## ASSIGNED TASK
Print the data word for word, from its first line up to and including the line with "danse sportive, danse de salon...".

## DATA FOR ANALYSIS
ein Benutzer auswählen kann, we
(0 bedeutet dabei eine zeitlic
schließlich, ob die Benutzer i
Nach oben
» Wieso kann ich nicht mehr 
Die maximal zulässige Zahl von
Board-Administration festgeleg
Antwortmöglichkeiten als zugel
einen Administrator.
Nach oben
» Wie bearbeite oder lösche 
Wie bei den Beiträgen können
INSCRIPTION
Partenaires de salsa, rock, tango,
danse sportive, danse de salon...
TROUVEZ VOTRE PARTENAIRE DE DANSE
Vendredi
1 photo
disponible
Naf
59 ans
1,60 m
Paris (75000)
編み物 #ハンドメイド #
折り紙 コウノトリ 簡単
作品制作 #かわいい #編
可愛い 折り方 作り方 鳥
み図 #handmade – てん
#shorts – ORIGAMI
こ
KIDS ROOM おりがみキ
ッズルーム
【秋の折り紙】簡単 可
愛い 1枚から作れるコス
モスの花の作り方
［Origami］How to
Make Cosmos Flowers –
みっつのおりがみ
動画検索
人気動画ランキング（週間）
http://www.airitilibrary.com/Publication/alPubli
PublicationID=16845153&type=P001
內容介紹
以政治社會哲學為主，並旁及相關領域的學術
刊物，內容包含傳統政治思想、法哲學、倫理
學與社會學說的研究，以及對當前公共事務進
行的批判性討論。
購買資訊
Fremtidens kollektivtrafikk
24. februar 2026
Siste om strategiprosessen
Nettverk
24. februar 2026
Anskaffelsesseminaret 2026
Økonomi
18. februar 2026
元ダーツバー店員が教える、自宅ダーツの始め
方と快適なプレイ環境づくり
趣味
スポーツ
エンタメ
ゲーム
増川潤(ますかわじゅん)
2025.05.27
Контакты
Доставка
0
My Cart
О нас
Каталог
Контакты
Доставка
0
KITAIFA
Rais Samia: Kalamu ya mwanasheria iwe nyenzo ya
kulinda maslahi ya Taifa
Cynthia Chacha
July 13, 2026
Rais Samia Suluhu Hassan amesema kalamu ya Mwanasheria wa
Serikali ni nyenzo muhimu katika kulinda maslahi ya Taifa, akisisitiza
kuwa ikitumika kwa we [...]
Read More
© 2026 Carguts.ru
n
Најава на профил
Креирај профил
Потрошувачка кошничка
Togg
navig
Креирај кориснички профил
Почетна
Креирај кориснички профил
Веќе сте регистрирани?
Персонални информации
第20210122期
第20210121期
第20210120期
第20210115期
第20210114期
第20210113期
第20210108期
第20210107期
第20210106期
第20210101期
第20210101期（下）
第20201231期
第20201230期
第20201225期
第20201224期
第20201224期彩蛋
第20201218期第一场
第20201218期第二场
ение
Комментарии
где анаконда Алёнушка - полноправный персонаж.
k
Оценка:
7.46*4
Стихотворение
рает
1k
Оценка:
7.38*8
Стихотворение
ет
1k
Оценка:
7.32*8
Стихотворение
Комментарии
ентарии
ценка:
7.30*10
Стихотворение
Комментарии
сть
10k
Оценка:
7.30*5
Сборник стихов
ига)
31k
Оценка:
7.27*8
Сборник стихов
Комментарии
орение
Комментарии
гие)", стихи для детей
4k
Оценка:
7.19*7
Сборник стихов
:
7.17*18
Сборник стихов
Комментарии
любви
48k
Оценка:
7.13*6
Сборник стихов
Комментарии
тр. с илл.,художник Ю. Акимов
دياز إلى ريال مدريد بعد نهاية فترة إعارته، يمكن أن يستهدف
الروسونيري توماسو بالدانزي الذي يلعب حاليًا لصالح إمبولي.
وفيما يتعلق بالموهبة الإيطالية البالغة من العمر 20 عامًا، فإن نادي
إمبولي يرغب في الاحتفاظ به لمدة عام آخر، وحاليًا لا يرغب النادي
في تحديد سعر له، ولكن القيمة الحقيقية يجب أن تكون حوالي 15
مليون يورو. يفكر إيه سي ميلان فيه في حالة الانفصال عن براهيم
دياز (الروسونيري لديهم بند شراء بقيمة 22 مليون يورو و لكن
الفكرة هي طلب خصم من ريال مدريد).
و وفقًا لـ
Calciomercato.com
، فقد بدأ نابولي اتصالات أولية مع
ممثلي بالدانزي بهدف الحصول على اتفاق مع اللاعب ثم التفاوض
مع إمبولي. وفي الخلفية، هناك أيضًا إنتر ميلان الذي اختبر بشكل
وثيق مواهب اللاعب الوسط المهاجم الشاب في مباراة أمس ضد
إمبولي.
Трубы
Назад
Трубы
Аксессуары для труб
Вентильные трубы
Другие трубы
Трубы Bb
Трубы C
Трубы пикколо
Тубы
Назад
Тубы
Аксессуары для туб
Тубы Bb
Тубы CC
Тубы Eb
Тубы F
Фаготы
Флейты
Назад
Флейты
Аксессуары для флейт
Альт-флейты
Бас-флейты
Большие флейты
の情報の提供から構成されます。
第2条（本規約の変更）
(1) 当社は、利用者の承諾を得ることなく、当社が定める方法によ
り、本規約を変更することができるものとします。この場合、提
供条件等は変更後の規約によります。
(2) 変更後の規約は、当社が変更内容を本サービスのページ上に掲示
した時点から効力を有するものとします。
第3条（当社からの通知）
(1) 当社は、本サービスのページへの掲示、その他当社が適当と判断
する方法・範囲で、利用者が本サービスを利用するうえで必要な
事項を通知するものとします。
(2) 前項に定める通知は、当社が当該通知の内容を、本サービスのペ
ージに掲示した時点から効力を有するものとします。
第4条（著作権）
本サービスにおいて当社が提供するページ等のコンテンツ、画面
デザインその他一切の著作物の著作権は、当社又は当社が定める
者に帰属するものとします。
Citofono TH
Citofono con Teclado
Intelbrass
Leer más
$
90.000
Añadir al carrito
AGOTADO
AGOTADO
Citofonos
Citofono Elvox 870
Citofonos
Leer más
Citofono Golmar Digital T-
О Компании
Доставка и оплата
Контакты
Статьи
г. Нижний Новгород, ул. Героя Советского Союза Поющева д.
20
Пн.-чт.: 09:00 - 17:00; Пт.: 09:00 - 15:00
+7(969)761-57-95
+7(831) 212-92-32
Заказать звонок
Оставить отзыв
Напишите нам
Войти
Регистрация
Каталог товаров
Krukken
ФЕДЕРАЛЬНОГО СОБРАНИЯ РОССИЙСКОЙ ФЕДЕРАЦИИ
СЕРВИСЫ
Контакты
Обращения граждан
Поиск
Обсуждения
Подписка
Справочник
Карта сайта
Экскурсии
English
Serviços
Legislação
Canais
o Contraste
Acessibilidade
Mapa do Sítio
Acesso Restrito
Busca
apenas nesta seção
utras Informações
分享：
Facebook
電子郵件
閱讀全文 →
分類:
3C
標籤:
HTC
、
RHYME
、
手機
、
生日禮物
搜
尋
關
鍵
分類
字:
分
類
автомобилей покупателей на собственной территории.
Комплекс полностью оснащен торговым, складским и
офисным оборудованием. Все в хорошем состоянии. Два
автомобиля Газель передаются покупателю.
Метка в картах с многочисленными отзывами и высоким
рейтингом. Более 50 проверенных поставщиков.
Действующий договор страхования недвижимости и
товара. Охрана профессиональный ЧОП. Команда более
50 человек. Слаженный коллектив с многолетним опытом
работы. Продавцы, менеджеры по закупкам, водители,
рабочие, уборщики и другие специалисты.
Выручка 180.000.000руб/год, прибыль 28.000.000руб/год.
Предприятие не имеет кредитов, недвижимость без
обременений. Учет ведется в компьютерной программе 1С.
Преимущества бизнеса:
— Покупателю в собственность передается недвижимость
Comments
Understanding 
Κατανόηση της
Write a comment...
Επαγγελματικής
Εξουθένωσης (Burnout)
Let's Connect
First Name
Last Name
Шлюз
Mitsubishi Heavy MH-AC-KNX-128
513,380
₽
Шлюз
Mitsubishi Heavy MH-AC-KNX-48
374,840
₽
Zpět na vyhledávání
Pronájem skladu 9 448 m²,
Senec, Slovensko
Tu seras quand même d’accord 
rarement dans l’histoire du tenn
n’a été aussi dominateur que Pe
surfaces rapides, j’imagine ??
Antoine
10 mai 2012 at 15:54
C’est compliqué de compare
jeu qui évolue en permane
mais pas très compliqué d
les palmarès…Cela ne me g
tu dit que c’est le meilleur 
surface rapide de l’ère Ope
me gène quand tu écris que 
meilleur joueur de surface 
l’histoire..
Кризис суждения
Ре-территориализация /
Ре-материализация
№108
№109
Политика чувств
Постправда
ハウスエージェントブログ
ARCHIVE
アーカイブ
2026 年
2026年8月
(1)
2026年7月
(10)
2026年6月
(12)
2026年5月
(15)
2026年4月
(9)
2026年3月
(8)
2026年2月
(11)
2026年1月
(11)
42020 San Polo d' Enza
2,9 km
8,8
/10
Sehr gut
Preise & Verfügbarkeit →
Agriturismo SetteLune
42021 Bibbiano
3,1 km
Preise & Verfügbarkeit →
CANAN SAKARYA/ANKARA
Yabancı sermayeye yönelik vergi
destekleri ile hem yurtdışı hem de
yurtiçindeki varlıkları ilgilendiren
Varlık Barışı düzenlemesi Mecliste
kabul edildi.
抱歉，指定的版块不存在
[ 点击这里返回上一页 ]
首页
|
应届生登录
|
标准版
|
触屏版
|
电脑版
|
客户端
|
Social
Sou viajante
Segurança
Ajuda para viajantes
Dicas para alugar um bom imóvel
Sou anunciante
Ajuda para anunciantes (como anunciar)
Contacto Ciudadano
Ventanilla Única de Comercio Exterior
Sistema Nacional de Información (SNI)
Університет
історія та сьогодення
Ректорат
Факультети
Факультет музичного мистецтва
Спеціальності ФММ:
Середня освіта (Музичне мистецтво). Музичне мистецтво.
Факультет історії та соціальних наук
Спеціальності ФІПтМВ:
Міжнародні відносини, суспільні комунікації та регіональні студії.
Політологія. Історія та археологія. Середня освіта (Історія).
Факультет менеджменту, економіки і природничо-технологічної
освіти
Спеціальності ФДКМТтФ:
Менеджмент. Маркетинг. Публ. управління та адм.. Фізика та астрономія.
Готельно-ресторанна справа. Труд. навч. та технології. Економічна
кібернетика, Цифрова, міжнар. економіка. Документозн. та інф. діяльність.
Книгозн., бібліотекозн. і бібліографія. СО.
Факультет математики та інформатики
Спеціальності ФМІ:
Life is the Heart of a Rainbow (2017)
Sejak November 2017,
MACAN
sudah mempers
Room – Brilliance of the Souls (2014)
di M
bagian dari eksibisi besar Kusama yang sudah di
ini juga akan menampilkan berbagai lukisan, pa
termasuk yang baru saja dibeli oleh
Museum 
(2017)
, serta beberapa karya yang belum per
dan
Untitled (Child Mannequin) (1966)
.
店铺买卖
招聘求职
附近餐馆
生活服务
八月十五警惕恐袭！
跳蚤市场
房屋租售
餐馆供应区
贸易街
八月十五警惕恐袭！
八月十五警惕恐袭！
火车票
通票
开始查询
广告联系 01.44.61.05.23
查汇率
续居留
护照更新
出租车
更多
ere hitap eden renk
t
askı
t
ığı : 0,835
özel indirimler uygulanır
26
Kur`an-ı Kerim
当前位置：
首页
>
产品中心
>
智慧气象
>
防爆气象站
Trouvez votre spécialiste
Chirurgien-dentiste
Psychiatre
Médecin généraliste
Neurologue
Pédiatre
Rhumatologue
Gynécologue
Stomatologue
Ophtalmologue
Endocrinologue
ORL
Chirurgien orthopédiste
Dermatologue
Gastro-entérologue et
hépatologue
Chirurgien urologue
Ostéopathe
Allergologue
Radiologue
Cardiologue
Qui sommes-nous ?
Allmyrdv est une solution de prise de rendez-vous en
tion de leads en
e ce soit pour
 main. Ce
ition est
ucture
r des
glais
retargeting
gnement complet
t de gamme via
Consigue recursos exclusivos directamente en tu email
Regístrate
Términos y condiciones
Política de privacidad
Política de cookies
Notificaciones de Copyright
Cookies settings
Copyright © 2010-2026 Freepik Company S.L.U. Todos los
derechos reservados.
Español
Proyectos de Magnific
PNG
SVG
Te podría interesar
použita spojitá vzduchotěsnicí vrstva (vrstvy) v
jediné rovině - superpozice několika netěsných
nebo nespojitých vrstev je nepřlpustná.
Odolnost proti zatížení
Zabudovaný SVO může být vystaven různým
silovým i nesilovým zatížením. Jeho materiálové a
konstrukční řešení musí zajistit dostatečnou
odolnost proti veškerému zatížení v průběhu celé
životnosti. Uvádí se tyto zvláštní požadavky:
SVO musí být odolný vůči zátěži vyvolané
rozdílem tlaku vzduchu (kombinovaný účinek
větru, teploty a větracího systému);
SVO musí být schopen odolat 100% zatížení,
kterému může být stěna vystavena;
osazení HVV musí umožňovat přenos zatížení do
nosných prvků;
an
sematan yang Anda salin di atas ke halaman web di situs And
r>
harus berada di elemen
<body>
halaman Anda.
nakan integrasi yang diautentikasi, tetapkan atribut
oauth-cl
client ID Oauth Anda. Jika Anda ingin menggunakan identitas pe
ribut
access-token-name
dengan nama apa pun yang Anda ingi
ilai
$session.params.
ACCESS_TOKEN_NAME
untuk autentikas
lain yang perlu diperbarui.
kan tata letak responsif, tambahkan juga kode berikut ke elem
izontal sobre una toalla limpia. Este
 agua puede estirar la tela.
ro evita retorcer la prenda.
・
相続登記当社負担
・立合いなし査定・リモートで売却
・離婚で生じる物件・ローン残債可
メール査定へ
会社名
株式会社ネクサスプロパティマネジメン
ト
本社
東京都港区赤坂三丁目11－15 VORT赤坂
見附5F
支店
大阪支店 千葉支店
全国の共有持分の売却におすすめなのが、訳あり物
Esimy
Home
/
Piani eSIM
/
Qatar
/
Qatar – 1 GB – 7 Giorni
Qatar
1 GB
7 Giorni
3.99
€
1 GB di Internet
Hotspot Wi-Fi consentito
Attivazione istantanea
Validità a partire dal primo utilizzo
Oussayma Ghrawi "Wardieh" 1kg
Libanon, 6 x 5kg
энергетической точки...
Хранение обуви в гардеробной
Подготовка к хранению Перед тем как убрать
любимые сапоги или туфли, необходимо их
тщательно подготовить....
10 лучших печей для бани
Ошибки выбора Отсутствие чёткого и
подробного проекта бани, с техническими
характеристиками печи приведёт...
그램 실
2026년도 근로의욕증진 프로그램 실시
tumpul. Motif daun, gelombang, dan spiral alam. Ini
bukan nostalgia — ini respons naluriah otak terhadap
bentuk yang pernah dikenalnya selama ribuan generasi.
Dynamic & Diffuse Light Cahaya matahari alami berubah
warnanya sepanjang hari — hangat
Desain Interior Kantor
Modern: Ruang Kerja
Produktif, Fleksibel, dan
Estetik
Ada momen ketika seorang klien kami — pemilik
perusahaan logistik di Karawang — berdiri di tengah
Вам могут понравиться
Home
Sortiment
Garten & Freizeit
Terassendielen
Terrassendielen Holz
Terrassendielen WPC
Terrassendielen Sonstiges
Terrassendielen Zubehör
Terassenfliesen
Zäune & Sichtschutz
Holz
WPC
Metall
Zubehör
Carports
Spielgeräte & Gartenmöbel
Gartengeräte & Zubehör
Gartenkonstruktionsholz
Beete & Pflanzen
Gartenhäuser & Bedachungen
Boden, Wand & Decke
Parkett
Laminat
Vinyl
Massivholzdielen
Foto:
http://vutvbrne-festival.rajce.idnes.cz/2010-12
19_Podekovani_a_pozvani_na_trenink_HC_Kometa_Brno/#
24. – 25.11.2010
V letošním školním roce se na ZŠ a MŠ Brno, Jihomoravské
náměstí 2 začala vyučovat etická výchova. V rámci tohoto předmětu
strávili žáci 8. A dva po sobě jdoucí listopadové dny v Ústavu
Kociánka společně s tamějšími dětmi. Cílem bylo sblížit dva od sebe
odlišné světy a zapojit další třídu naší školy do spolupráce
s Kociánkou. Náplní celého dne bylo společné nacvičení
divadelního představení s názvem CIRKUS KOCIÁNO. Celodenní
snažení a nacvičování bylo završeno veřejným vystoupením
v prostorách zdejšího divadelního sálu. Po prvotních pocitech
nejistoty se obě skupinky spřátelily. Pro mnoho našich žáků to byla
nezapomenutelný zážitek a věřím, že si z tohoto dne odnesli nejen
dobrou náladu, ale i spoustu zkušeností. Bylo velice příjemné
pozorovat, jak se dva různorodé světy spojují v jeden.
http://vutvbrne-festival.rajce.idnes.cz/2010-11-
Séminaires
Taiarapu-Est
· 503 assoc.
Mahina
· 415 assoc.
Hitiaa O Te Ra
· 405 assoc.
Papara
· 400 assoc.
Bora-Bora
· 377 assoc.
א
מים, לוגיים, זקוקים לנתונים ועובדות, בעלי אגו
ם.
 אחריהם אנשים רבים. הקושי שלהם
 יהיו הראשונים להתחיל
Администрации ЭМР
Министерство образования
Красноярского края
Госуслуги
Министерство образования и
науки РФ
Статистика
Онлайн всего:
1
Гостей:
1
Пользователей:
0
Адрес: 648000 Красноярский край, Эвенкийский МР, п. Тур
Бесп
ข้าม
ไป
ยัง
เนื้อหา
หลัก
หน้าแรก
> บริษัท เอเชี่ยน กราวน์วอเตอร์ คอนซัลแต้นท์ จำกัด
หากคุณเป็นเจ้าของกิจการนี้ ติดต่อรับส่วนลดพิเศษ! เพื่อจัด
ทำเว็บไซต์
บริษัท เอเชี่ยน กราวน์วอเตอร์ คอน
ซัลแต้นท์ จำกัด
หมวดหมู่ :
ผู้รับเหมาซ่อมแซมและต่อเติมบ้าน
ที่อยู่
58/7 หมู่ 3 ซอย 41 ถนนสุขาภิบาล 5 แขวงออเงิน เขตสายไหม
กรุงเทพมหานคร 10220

## SOLUTION
ein Benutzer auswählen kann, we
(0 bedeutet dabei eine zeitlic
schließlich, ob die Benutzer i
Nach oben
» Wieso kann ich nicht mehr 
Die maximal zulässige Zahl von
Board-Administration festgeleg
Antwortmöglichkeiten als zugel
einen Administrator.
Nach oben
» Wie bearbeite oder lösche 
Wie bei den Beiträgen können
INSCRIPTION
Partenaires de salsa, rock, tango,
danse sportive, danse de salon...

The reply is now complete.